How do you differentiate f(x)=(ln(x-(e^(tan(x^2)))))^(3/2) using the chain rule?

1 Answer
Jan 3, 2016

f'(x)=((6xe^tan(x^2)sec^2(x^2)-3)sqrt(ln(x-e^tan(x^2))))/(2e^tan(x^2)-2x)

Explanation:

This is a mathematical bloodbath.

First Issue: the 3/2 power. Deal with through chain rule and power rule: d/dx(u^(3/2))=3/2u^(1/2)=3/2sqrtu.

f'(x)=3/2sqrt(ln(x-e^tan(x^2)))*d/dx(ln(x-e^tan(x^2)))

Second Issue: the natural logarithm. Use the chain rule: d/dx(ln(u))=1/u*u'.

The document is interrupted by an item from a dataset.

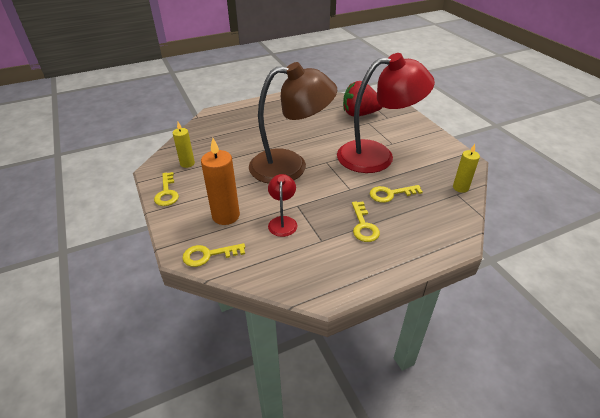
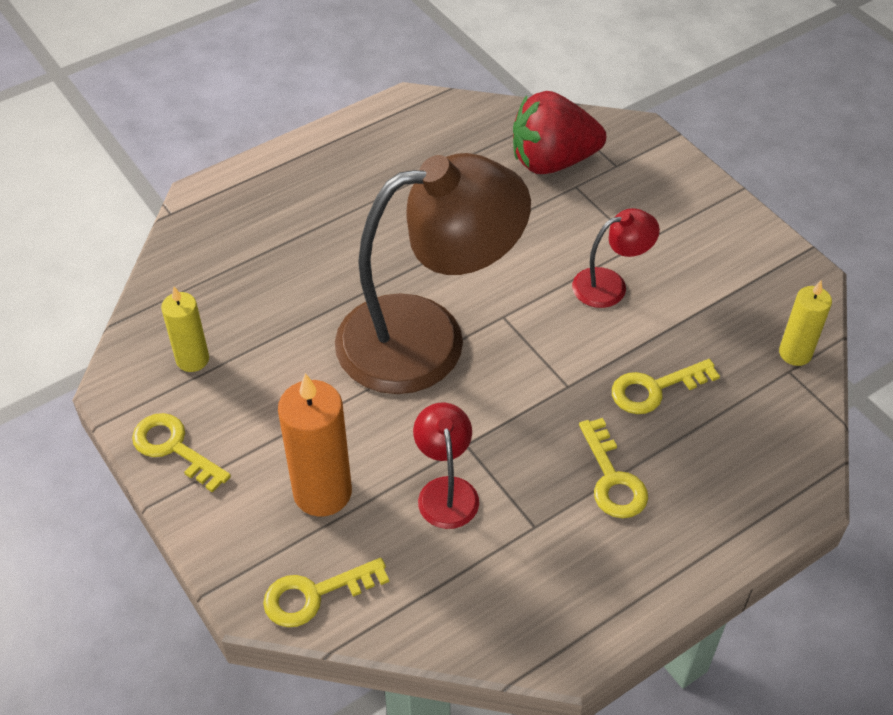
camera: 10 degrees left, 10 degrees up
yellow key [154,172,179,206] -> yellow key turned 150 degrees clockwise [132,413,231,493]
red lamp [337,53,435,173] -> red lamp [572,208,660,308], size x0.44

f'(x)=3/2sqrt(ln(x-e^tan(x^2)))*1/(x-e^tan(x^2))*d/dx(x-e^tan(x^2))

A little simplification, first...

f'(x)=(3sqrt(ln(x-e^tan(x^2))))/(2(x-e^tan(x^2)))*d/dx(x-e^tan(x^2))

Third Issue: the e with the tangent power. Use the chain rule: d/dx(e^u)=e^u*u'.

f'(x)=(3sqrt(ln(x-e^tan(x^2))))/(2(x-e^tan(x^2))) * (1-e^tan(x^2)d/dx(tan(x^2)))

Fourth Issue: the tangent. Use chain rule again: d/dx(tan(u))=u'sec^2(u).

f'(x)=(3sqrt(ln(x-e^tan(x^2))))/(2(x-e^tan(x^2))) * (1-e^tan(x^2)sec^2(x^2)d/dx(x^2))

d/dx(x^2) should be very easy to find!

f'(x)=(3sqrt(ln(x-e^tan(x^2))))/(2(x-e^tan(x^2))) * (1-2xsec^2(x^2)e^tan(x^2))

Some simplification can be done to reach...

f'(x)=((6xe^tan(x^2)sec^2(x^2)-3)sqrt(ln(x-e^tan(x^2))))/(2e^tan(x^2)-2x)